Our neurons communicate with each other via junctions called synapses. In neurodegenerative diseases like Alzheimer’s, the number of synapses in the brain decreases dramatically, contributing to cognitive decline. It’s believed that the mechanism for synapse loss involves brain cells called microglia, which engulf and destroy the synapse in a process known as phagocytosis.

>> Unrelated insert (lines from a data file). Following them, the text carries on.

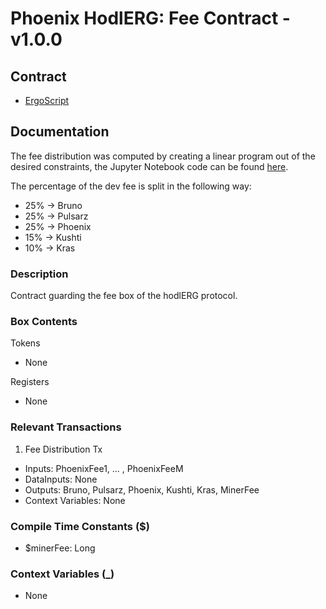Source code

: # Phoenix HodlERG: Fee Contract - v1.0.0

## Contract
- [ErgoScript](./ergoscript/phoenix_v1_hodlerg_fee.es)

## Documentation

The fee distribution was computed by creating a linear program out of the desired constraints, the Jupyter Notebook code can be found [here](docs/phoenix_fee_distribution.pdf). 

The percentage of the dev fee is split in the following way:
- 25% -> Bruno
- 25% -> Pulsarz
- 25% -> Phoenix
- 15% -> Kushti
- 10% -> Kras

### Description
Contract guarding the fee box of the hodlERG protocol.

### Box Contents
Tokens
- None

Registers
- None

### Relevant Transactions
1. Fee Distribution Tx
- Inputs: PhoenixFee1, ... , PhoenixFeeM
- DataInputs: None
- Outputs: Bruno, Pulsarz, Phoenix, Kushti, Kras, MinerFee
- Context Variables: None

### Compile Time Constants ($)
- $minerFee: Long

### Context Variables (_)
- None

A paper published earlier this year in the journal Glia announced the discovery of a new type of microglia in mice called dark microglia. These cells’ unusually dark color comes from oxidative stress that leads to condensing of fluids in the cell. They are relatively uncommon under normal conditions but become more prevalent in mice that are old, exposed to chronic stress, genetically predisposed to Alzheimer’s disease, or deficient in a microglia signaling molecule called fractalkine. Dark microglia are more phagocytically active than their normal counterparts, often devouring entire synapses whole. The authors suggested that these cells might be a future therapeutic target in Alzheimer’s disease.
Dr. Marie-Eve Tremblay, who led the team that discovered dark microglia, presented an update on her research at the recent Translational Neuroimmunology conference in Big Sky, Montana. She announced that they had identified dark microglia in human brains for the first time. Tremblay’s team examined the postmortem brain of a 45-year-old person who’d had early-onset Alzheimer’s disease. They found that there were around twice as many dark microglia compared to a healthy brain from a person of the same age.
It’s not clear yet what causes dark microglia to appear at higher concentrations, and further research is needed to determine whether they play a causative role in neurodegenerative diseases. Nonetheless, Tremblay’s team’s discovery opens the door to exciting new possibilities for the immunological mechanisms of Alzheimer’s and could one day lead to novel therapeutic approaches.